(GIVEN RECORDS Opens)
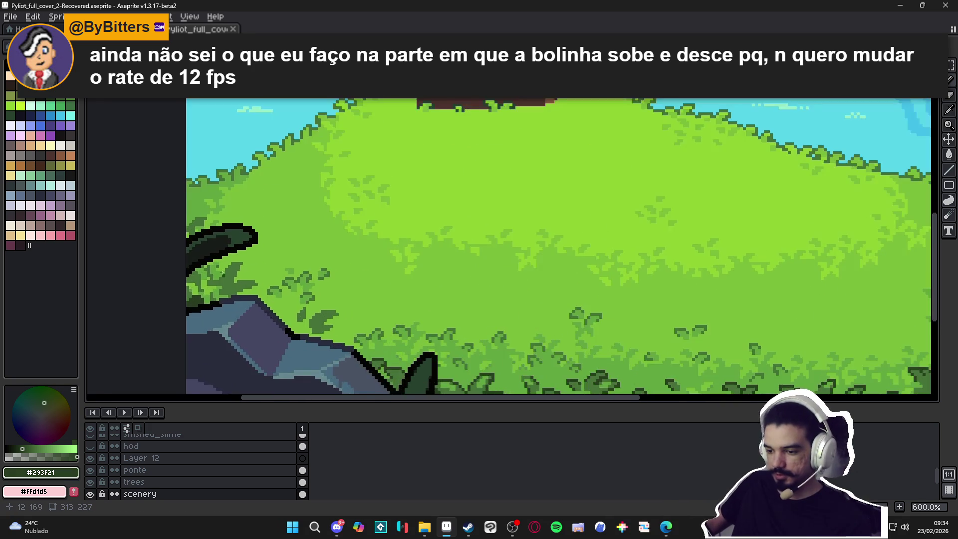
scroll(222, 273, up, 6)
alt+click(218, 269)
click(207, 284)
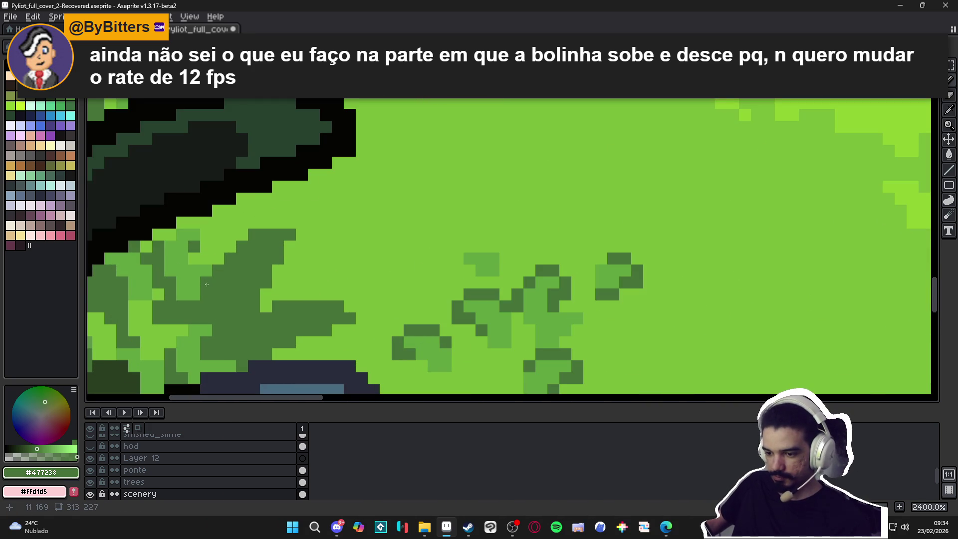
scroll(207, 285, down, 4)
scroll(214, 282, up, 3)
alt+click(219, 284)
(GIVEN RECORDS Closes)
(GIVEN RECORDS Opens)
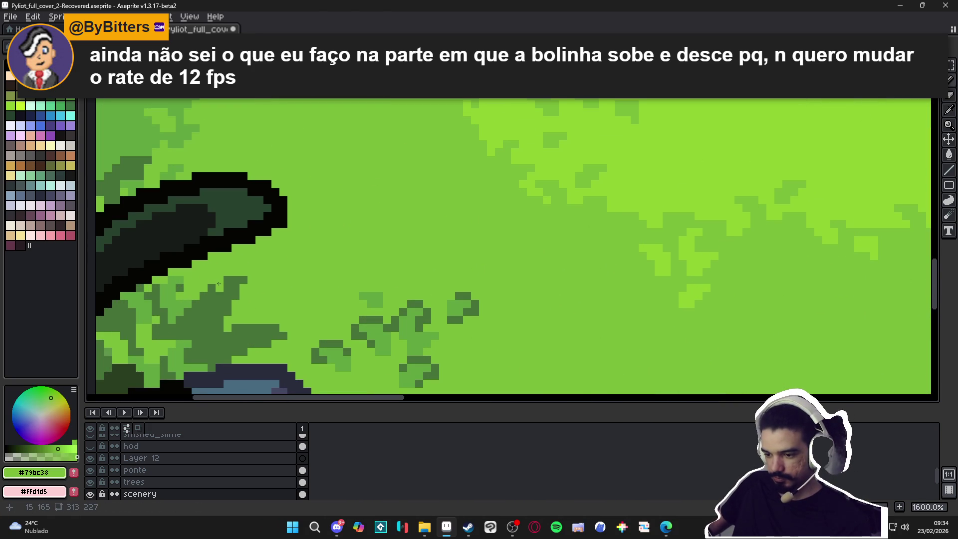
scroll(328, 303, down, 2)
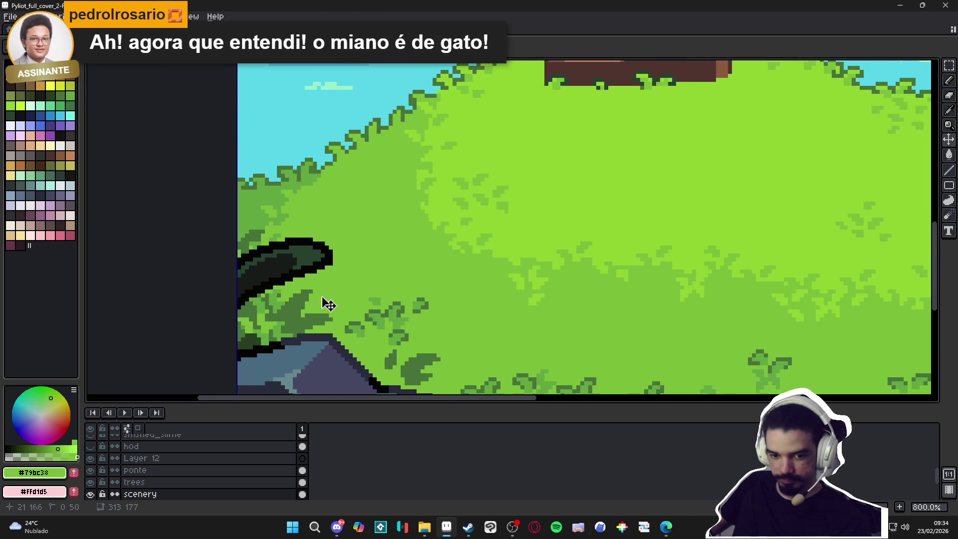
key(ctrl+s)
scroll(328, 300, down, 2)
(GIVEN RECORDS Closes)
EXERCISE BRIEF: Transcribe only the lines above that start at the line containing "scroll(222, 273, up, 6)" and end at the line containing "alt+click(219, 284)". Omit pictures.

RESPONSE:
scroll(222, 273, up, 6)
alt+click(218, 269)
click(207, 284)
scroll(207, 285, down, 4)
scroll(214, 282, up, 3)
alt+click(219, 284)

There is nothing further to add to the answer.